Anyone following the Greek Gold knows that the prices for high quality coins have blown out over the last year. Three years ago the above pictured portrait stater of Alexander The Great dating to about 334 BCE sold regularly at auction for around 5-7000 dollars in near mint state condition. It is a rare coin. Perhaps 50 exist. Yet they used to appear at auction 3-4 times a year.
Now the last two coins in this condition to reach the market over the last year sold for 25,000 and 35,000 respectively. While, it's clear that this phenomenon is not limited to rare gold coins - we see it in a range of art commodities: Chinese art, Old Master Paintings, historic documents, high grade gem stones etc. etc - I view rare gold coins as a leading indicator for the gold market in general.
Why?
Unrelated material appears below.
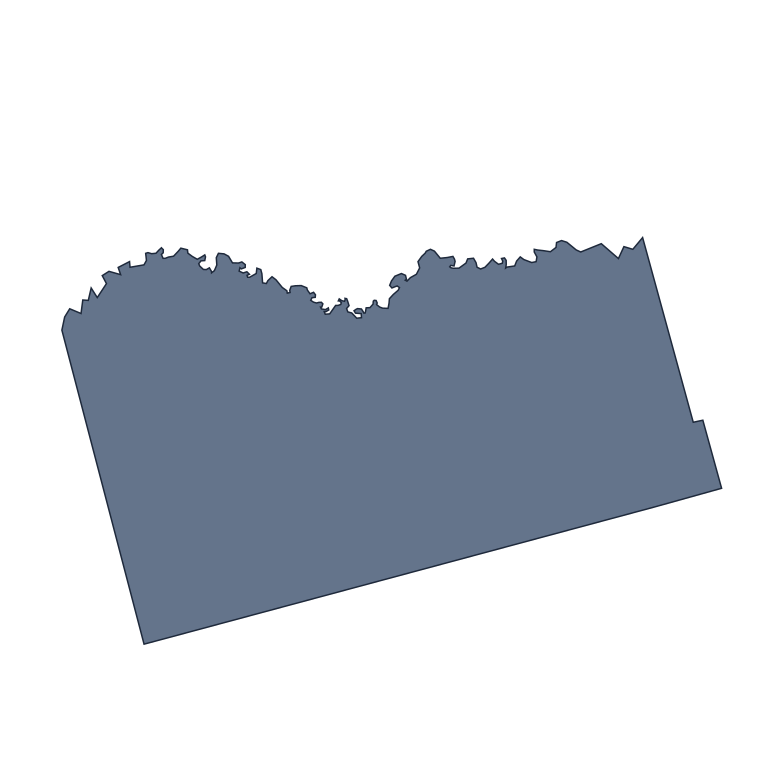 Mellette, South Dakota, United States of America (orthographic projection), rotated 345°
{"feature_id": "52423323B72316424334286", "entity_name": "Mellette", "entity_type": "district", "adm_level": 2, "iso_a3": "USA", "parent_name": "United States of America", "parent_adm1": "South Dakota", "projection": "orthographic", "projection_center": [-100.749, 43.623], "detail": "fine", "context": "isolated", "style": "filled", "palette": "slate", "viewbox_px": 768, "rotation_deg": 345, "n_neighbors": 0, "source": "geoboundaries", "source_scale": "gbopen_adm2", "svg_char_len": 2999}
<svg xmlns="http://www.w3.org/2000/svg" viewBox="0 0 768 768"><g transform="rotate(345 384 384)"><path d="M608.2,307.4L604.4,304.3L597.3,294.4L592.6,291.4L587.3,292.0L585.5,296.6L579.0,299.3L572.1,296.3L567.2,294.4L564.0,292.8L563.3,295.4L564.6,300.8L562.6,305.2L558.1,304.9L551.3,300.0L548.5,296.5L543.9,299.6L540.8,303.8L533.1,302.9L531.5,303.5L533.0,300.2L534.0,296.2L533.0,293.4L530.0,293.2L530.5,296.1L529.5,298.0L525.6,298.0L522.5,294.1L521.2,291.4L516.7,294.4L511.7,297.4L507.1,297.9L504.1,295.3L504.3,290.6L503.0,285.7L497.2,284.8L494.5,288.4L486.4,291.5L480.7,290.1L478.8,289.1L477.8,287.8L479.2,286.7L482.2,288.1L484.4,284.0L484.4,281.6L483.6,278.6L477.8,278.2L470.9,277.1L467.1,268.7L463.7,265.9L459.2,266.7L457.6,268.3L453.5,270.5L448.5,274.6L448.5,281.1L443.7,286.4L437.0,288.1L432.8,290.6L431.4,289.2L432.8,288.7L432.9,284.6L429.4,281.8L422.4,282.7L417.9,286.4L415.0,290.2L416.5,293.3L419.7,292.9L422.1,292.7L423.9,294.9L422.0,297.1L416.2,299.9L411.3,303.0L409.8,307.2L407.5,312.0L404.6,311.1L402.3,310.4L399.7,308.5L397.4,305.4L398.4,304.0L398.0,301.3L396.2,300.6L395.1,301.2L394.1,304.0L390.2,306.6L386.5,305.8L385.1,308.8L384.2,310.5L382.9,310.3L382.5,308.4L381.6,305.7L377.9,304.3L376.1,304.7L374.0,305.5L374.8,308.2L380.2,310.1L379.4,314.1L374.7,313.4L371.2,307.0L367.7,305.0L367.4,301.4L370.5,299.3L370.3,294.4L370.0,291.9L368.5,291.2L368.4,292.2L367.3,293.9L364.8,292.6L362.8,290.2L361.4,291.9L362.7,292.4L363.8,294.4L362.8,296.0L360.1,296.2L357.6,295.6L349.7,302.2L345.3,301.4L345.0,298.6L346.6,299.1L349.8,298.2L349.9,296.1L346.7,297.0L343.0,295.3L342.6,293.3L343.8,293.6L345.7,290.8L344.7,288.9L342.4,288.3L339.8,288.3L337.1,286.7L334.9,284.2L336.8,282.0L340.0,282.5L340.9,280.1L339.7,277.2L335.9,277.7L334.3,273.4L334.3,271.1L329.5,267.5L323.9,266.2L319.6,265.7L317.2,269.1L317.0,271.3L314.1,271.2L314.3,268.8L310.7,264.4L306.6,255.3L303.6,251.4L298.6,254.1L296.4,256.5L292.9,254.9L293.6,251.2L294.6,245.9L294.6,241.6L291.2,239.2L289.2,244.2L281.8,246.1L279.9,245.6L279.8,243.6L282.4,243.2L280.6,240.1L276.7,240.3L273.3,237.5L274.9,234.4L276.0,235.9L280.1,235.5L280.9,232.8L278.3,229.3L274.8,229.5L269.0,227.8L266.9,220.4L263.2,216.9L257.9,214.9L254.7,218.6L253.3,225.8L249.5,230.6L246.2,232.0L246.5,230.6L245.4,226.6L242.0,227.5L239.2,226.6L236.5,222.3L236.2,219.8L239.1,217.7L242.8,218.4L244.5,215.0L244.3,212.9L240.8,214.0L235.9,215.2L231.7,211.0L228.4,206.8L228.9,203.5L222.9,200.2L219.5,202.6L213.8,206.1L208.7,205.6L205.2,206.0L203.1,205.4L202.5,201.3L204.7,200.1L205.6,197.1L204.6,195.5L204.3,194.8L201.2,196.4L197.6,198.7L193.3,198.0L190.0,196.0L187.6,196.1L187.1,199.5L186.5,203.2L183.0,206.8L168.9,205.5L169.9,199.9L157.4,202.6L157.9,210.2L147.5,204.0L139.9,206.4L141.9,215.2L129.4,226.3L126.0,215.5L120.0,226.7L114.8,224.9L109.6,237.5L99.9,230.0L92.9,236.6L86.8,248.6L84.9,573.2L613.3,572.8L683.1,572.1L682.6,501.5L672.8,501.0L671.7,309.5L659.2,318.3L651.3,313.4L642.9,323.5L630.2,304.7L608.2,307.4Z" fill="#64748b" stroke="#1e293b" stroke-width="1.5"/></g></svg>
Inelasticity of supply.
Right now, smart money the world over is seeking to change paper into hard assets. Everybody is worried about paper as an adequate store of wealth. And rightly so. One place that paper money flows is into objects that are perceived to represent cultural heritage.
For almost every country on earth except the United States ancient gold coins are representative of cultural heritage. Of course, even in the US some people can understand the Greek culture lies at the root of American art, language, philosophy, political organisation. But for countries with longer histories - and a stronger appreciation of education (almost every other country on earth) - the recognition that ancient culture lies at the root of modern culture seems obvious.
So there is a natural movement for those who understand gold as money to seek out the most ancient specimens. And there the supply is very limited. So it is natural that these ancient gold coins are being bid up at a much faster rate than modern bullion gold coins.
Yet.... Even modern bullion gold is in relatively tight supply. Relative to what? Paper. Paper is in near unlimited supply. There is currently about 4 trillion dollars of gold - including all the gold ever mined. World GDP stands at about 60 trillion a year. World financial assets are now measured in the quadrillions.
My point is this: The ancient gold market is being overwhelmed by demand. But the modern gold market is still tiny compared to the world financial asset market. It would only take another panic like the one we saw in 2008 to create the same inelasticity we see in the ancient gold market.
What are the chances of that happening?